Written request:
Update the records below by changing every "scientific name" to "species" and keeping everything else the same. Leave the pictures out of your answer.

Input material:
___
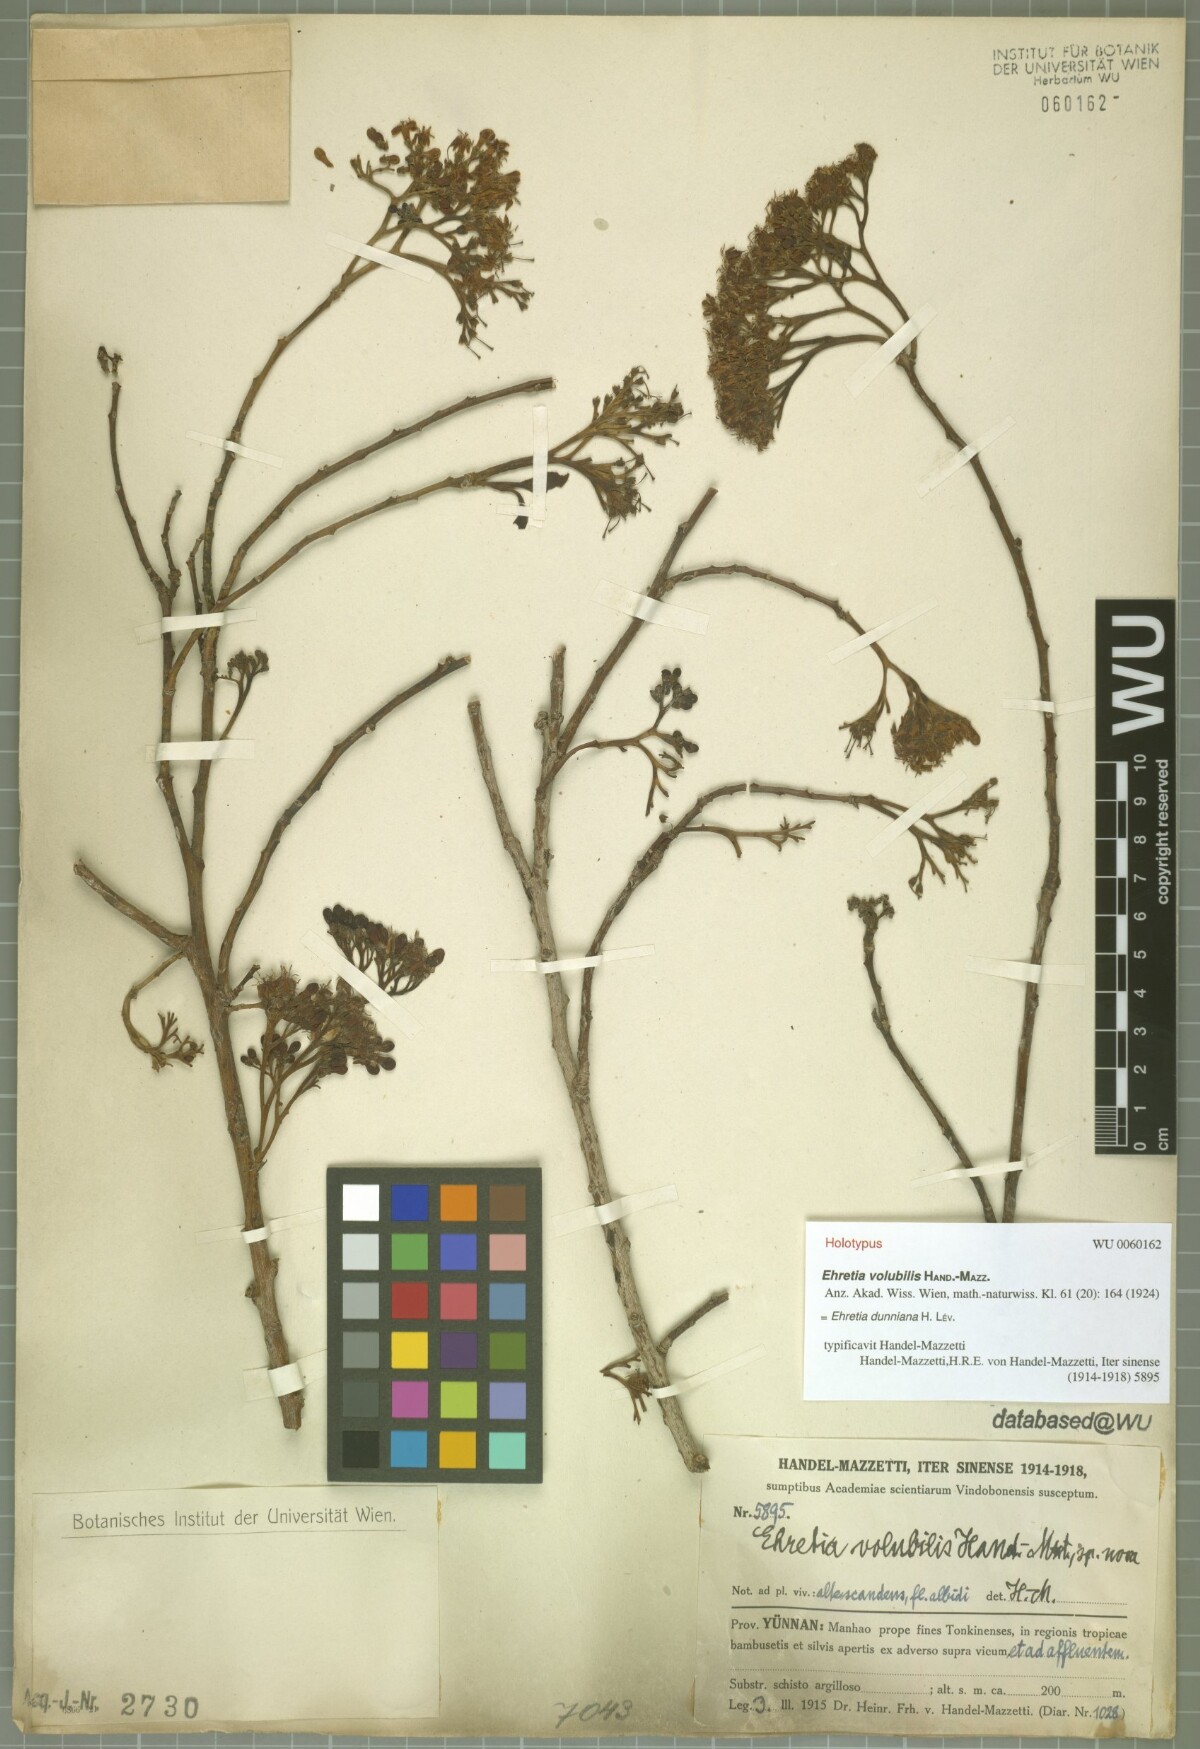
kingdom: Plantae
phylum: Tracheophyta
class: Magnoliopsida
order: Boraginales
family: Ehretiaceae
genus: Ehretia
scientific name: Ehretia dunniana
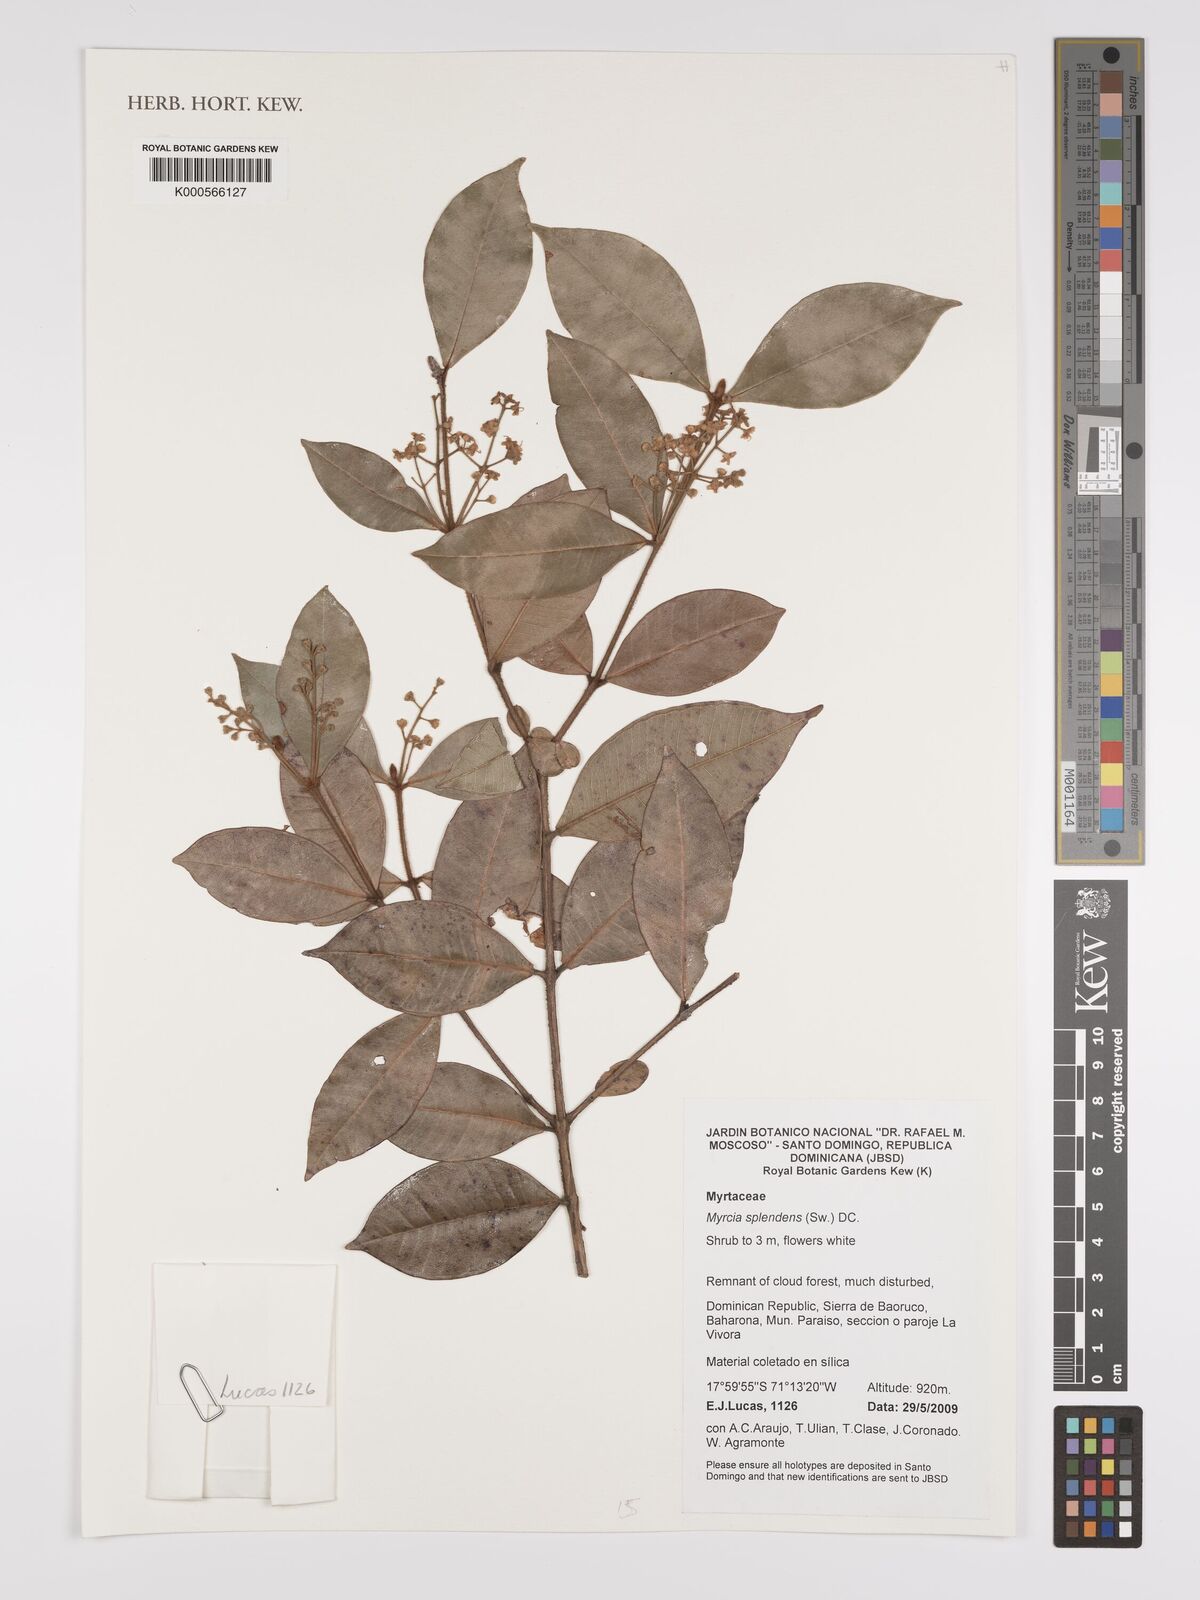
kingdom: Plantae
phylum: Tracheophyta
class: Magnoliopsida
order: Myrtales
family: Myrtaceae
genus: Myrcia
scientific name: Myrcia splendens
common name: Surinam cherry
___
Answer:
kingdom: Plantae
phylum: Tracheophyta
class: Magnoliopsida
order: Boraginales
family: Ehretiaceae
genus: Ehretia
species: Ehretia dunniana
kingdom: Plantae
phylum: Tracheophyta
class: Magnoliopsida
order: Myrtales
family: Myrtaceae
genus: Myrcia
species: Myrcia splendens
common name: Surinam cherry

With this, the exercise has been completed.